- [Page text]:
########
In 1650, Zhu Youlang's court entrusted the Polish Jesuit Michael Boym with the mission of bringing letters from himself and the Empress Dowager to the Pope, the Doge of Venice, and the King of Portugal. These letters were primarily requests for military aid against the Manchus. Boym's mission was exceptionally difficult and dangerous, because the Venetians and Portuguese were both inclined to abandon the seemingly hopeless Ming loyalist cause and concentrate on developing trade relations with the victorious Manchus. Even the leaders of the Jesuit Order did not approve of getting involved in the Ming-Qing conflict. Boym had to wait until 1655, when the new pope Alexander VII was elected, to get a positive response from the Vatican. Even then, the pope did not offer any practical support, only a letter expressing sympathy and blessing for the Ming loyalist court. With this letter, Boym was able to secure a promise of military aid from the Portuguese king, but again it was only a promise without any practical action taken.
########
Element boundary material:
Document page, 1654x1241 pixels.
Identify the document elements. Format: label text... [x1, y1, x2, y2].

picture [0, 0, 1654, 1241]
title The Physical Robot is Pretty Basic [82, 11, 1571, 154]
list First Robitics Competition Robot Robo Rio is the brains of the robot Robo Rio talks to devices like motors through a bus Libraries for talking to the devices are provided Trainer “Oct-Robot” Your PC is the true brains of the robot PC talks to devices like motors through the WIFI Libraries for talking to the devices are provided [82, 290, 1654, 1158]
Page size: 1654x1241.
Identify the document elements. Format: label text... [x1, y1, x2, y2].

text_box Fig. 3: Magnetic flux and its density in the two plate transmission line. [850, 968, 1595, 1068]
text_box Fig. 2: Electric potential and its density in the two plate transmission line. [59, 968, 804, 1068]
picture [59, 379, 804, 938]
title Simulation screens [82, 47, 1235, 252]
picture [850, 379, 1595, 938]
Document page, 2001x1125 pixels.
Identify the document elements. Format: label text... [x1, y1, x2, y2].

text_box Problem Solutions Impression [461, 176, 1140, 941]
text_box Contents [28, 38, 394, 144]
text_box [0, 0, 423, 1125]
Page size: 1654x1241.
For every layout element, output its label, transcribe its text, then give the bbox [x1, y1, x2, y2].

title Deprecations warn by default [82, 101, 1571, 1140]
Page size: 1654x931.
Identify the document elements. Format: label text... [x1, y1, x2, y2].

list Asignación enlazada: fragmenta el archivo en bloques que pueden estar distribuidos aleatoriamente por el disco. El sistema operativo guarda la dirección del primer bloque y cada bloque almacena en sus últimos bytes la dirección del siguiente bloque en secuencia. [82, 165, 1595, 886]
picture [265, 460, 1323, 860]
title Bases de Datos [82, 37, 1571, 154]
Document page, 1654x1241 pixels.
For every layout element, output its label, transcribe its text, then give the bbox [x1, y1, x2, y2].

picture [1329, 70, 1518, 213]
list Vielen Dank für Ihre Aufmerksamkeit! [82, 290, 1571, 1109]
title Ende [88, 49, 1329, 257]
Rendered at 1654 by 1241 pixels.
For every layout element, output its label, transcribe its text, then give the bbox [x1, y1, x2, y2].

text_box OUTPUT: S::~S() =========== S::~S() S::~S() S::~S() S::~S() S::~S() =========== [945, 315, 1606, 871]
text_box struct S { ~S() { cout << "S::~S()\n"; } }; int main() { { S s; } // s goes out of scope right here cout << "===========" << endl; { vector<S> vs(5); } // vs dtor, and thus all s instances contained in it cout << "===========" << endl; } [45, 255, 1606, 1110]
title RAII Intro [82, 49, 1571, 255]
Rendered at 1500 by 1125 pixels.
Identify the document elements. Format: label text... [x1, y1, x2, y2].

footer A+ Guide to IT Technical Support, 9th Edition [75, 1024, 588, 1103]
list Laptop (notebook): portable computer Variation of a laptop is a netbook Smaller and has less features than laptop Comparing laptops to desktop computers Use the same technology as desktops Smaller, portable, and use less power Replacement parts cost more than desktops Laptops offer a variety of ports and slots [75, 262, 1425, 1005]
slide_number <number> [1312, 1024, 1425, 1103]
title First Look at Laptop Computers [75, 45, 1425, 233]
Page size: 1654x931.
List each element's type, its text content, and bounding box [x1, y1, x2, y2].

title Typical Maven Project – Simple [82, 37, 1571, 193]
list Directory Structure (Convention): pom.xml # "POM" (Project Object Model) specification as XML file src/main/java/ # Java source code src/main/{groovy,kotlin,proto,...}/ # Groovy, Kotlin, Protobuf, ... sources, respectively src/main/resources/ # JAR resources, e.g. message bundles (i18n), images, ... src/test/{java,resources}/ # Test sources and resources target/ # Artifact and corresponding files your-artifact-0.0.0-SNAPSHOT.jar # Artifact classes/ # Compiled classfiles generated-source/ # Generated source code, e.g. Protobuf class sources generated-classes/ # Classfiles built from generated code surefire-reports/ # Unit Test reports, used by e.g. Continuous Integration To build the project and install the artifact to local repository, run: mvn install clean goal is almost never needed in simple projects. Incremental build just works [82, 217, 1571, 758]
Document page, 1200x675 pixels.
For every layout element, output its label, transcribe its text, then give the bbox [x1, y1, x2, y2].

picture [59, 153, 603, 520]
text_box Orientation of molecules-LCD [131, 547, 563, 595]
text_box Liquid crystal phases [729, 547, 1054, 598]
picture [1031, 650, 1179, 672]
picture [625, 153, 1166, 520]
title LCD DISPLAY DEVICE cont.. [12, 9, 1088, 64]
########
- [Given instruction A]: According to the passage on Michael Boym's mission, in what year was Pope Alexander VII elected?
- [Given instruction B]: Please write what comes next in the passage on Michael Boym's mission, picking up after its final sentence.

- [Task answer A]: 1655

- [Task answer B]:
Nonetheless, Boym began his return journey to China and reached Vietnam (then known as Dai Viet) in 1658. He then tried to reach Zhu Youlang's court in Yunnan by travelling through Guangxi, but died en route in 1659. Zhu Youlang and his court fled to Burma in 1661, but the Burmese king handed him over to Wu Sangui (who was now serving the Manchus) in 1662 and Wu put him to death.

After reading the story of Michal Boym's mission, I have great respect for his tenacity, courage, and refusal to abandon the Ming loyalist cause despite its bleak prospects.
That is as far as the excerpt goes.